Modelling Japanese in Crossfire

Imperial Japanese Army Battle FlagAs mentioned in by blog entry Time To Do ‘The Pacific’ with Crossfire I have been inspired by the release of “The Pacific” by HBO to finally build a Japanese force for Crossfire, to game the early Pacific Campaigns of 1942-44 and the Burma/Malaya Campaigns. As I have a sizeable force of 1/72nd scale Japanese coming, I thought I would give some thoughts to how Japanese Battalions & Regiments were organised historically, what peculiarities and special weapons they had, and how these are best represented in Crossfire (i.e. as defined by the rules or by an alternate method). As a result these are my current thoughts on representing Japanese forces and most especially the presence of their main support weapons at Battalion level, over and above HMGs…

Differences Between a Standard A and B Infantry Regiment

The first thing to look at is the most common, and fundamental, differences between the different types of Japanese Army Infantry Regiments, and those of the Marines and Naval Infantry.  Early war most Infantry Regiments (Japanese Army) are B Standard and as the war progressed A became more prevalent (i.e. reduction in Rifle Companies from 4 to 3 and generally a decentralisation of Infantry Guns – i.e. less held at Regimental level).

redarrow_bullet Regimental Anti-Tank Gun Company: While both had 6 x 3.7cm ATGs in 3 Platoons of 2-Guns, some low priority (unfavoured?) units had only a Regimental ATG Platoon of just 2-Guns!

redarrow_bullet Regimental Gun Company: A had 4 x 7.5cm Howitzers;  whereas B had 6 x 7.5cm Howitzers; in both cases in 2-Gun Platoons. A few very rare B Regiments had an enlarged 8-Gun Company, while a few low-priority (second line) B Regiments actually had only a single Platoon of 2-Guns!

redarrow_bullet Battalion Gun Platoon or Company: A had a Company of 4 x 7cm IGs (2 Platoons of 2); whereas B had either just a Platoon of 2, or a Company of 4 x 7cm IGs plus in battalions of favoured regiments 4 Anti-Tank Platoons of 2 x 2cm ATR each (these 2cm ATRs were expensive and therefore very very rare for a battalion to actually have). It was however usual for probably the majority of the B Regiment’s to have battalions with only a lone 2 x 7cm IG platoon (and hence probably why B Regiments usually have a larger Regimental Gun Company above).

redarrow_bullet Battalion Rifle & MG Companies: A had 3 Rifle & 1 MG Company; whereas B had 4 Rifle & 1 MG Company. Note: A number of Regiments of both types only had 2 MG Platoons per MG Company, not 3. Note contrary to the Crossfire Rule Book Japanese Companies did not have large HQ’s, so remove the additional Rifle Stand accompanying the CC in the CHQ from the organisation table.

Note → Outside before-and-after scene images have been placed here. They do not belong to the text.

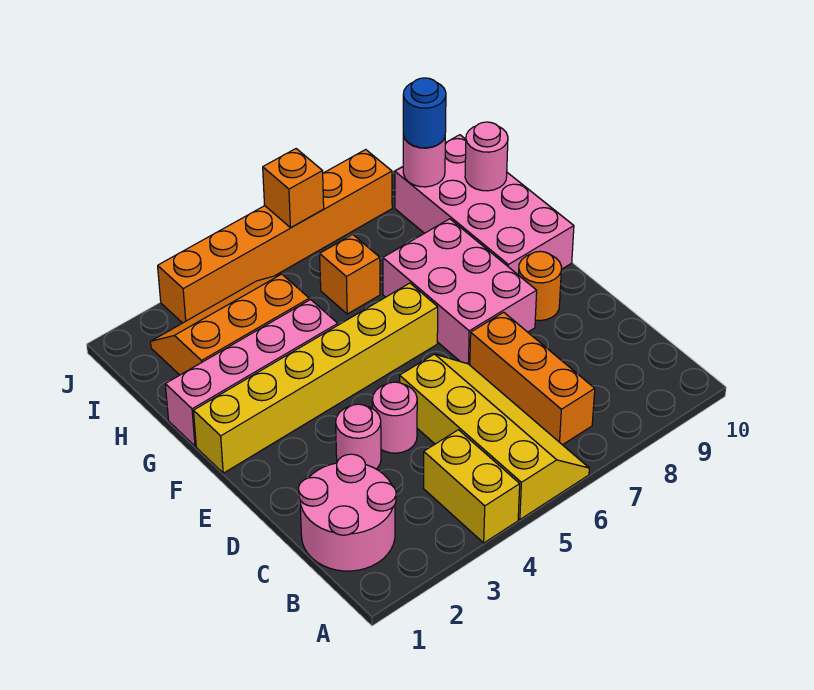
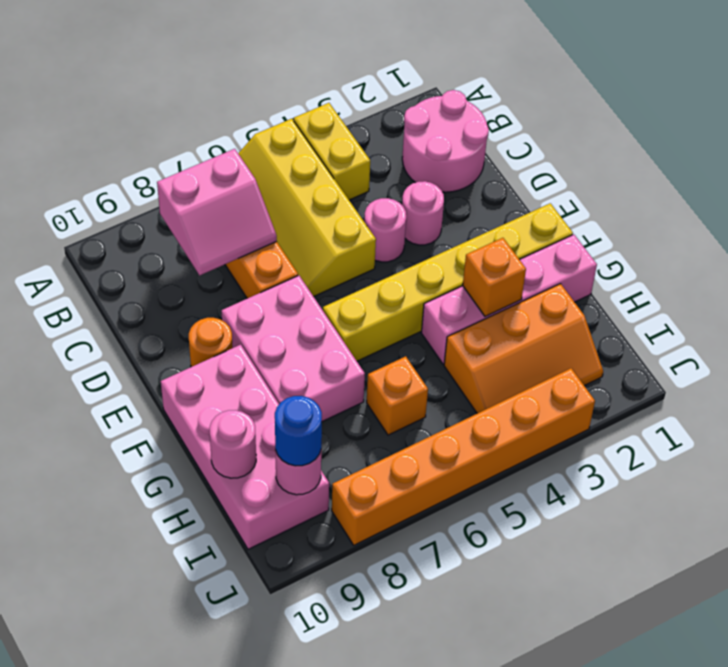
none -> pink slope B7:C8 level 2 top B
orange brick J6 level 2 -> orange brick G3 level 2

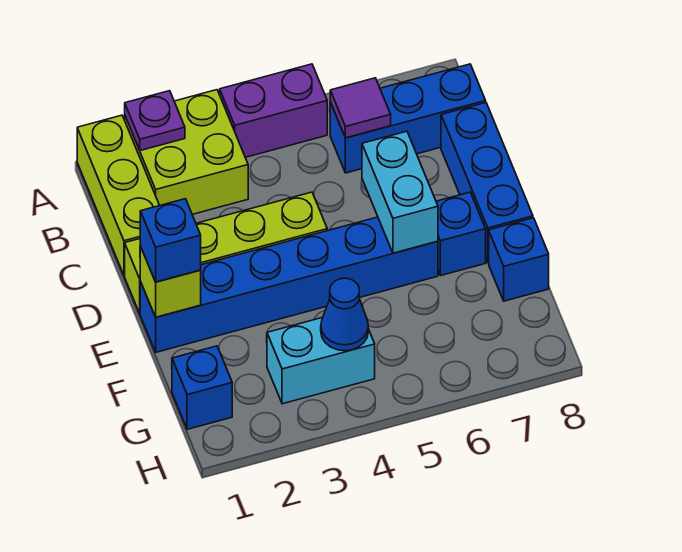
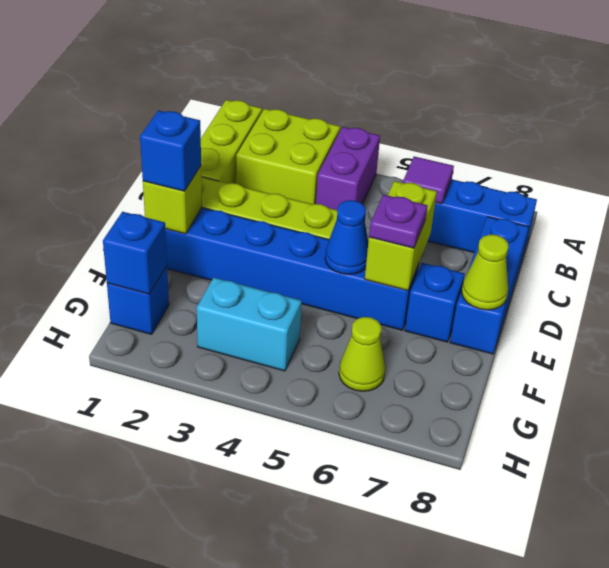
purple plate A2 level 2 -> purple plate E6 level 3
purple brick A4:A5 level 1 -> purple brick A4:B4 level 1
cyan brick D6:E6 level 2 -> lime brick D6:E6 level 2
none -> lime cone E8 level 2
blue brick F8 level 1 -> blue brick G1 level 2
blue cone G4 level 2 -> blue cone E5 level 2
none -> lime cone G6 level 1

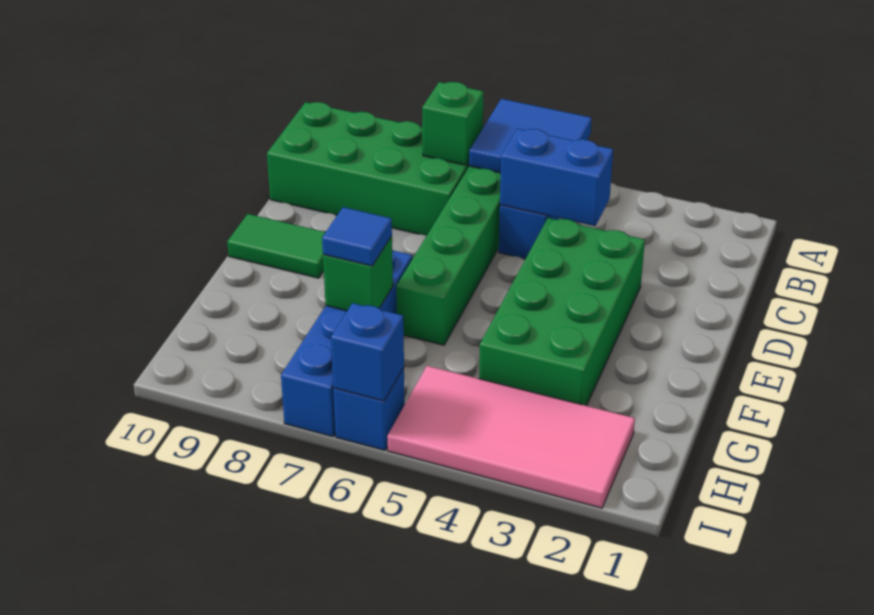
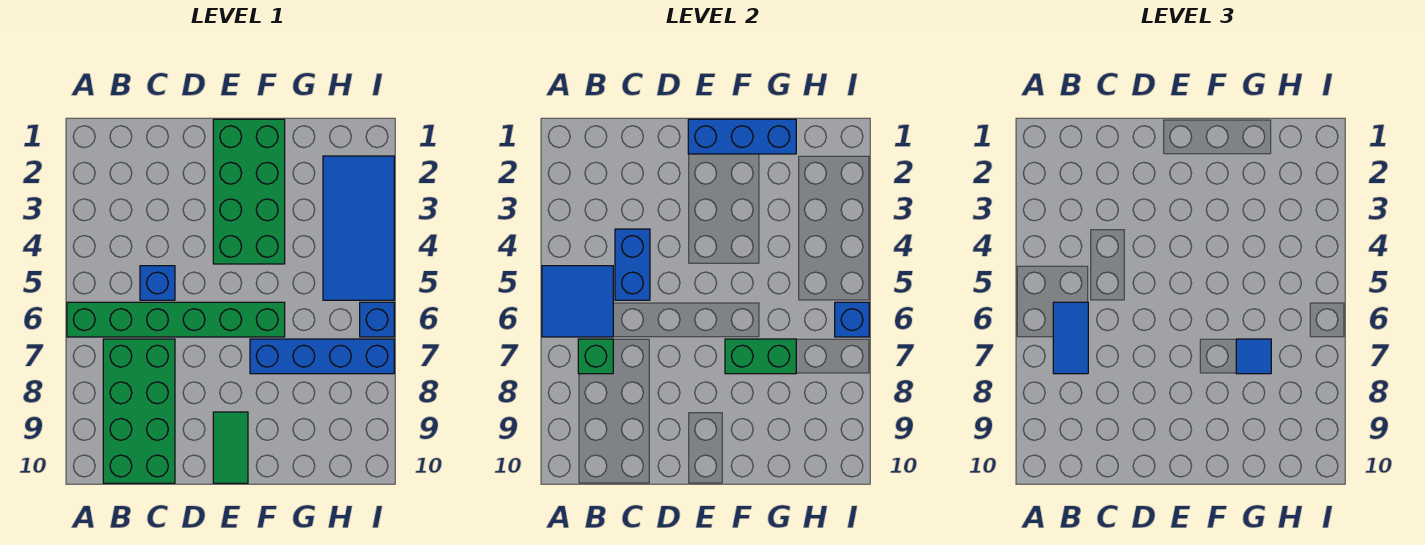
none -> blue tile B6:B7 level 3
green brick D3:G4 level 1 -> green brick E1:F4 level 1
none -> blue brick E1:G1 level 2
green brick G7 level 2 -> green brick F7:G7 level 2
pink tile H2:I5 level 1 -> blue tile H2:I5 level 1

redarrow_bullet Company Weapons Platoons: A few B Regiments (that actually had the 2cm ATR’s present) actually broke up most of their MG Company in each Battalion and with the ATRs from the Gun Company created and permanently assigned a mixed “Weapons” Platoon (in Crossfire terms of 1 x HMG & 1 x 2cm ATR Stand) to each Rifle Company – The ATR stand represents 2 actual ATRs (not 1) so for AT Fire give it +1 ACC to represent the multiple weapons. However this was apparently uncommon (i.e. rare) so the 1943-45 organisation in the rulebook should be treated as such and not considered a typical organisation. In these cases usually one MG Platoon (of 2 Crossfire HMG Stands) would have presumably been left in the MG Company (of Battalions with 3 MG Platoons) and remained under BHQ control (but all 2cm ATRs would be issued out – i.e. 2 to each of the 4 Rifle Companies in a ‘B’ Battalion).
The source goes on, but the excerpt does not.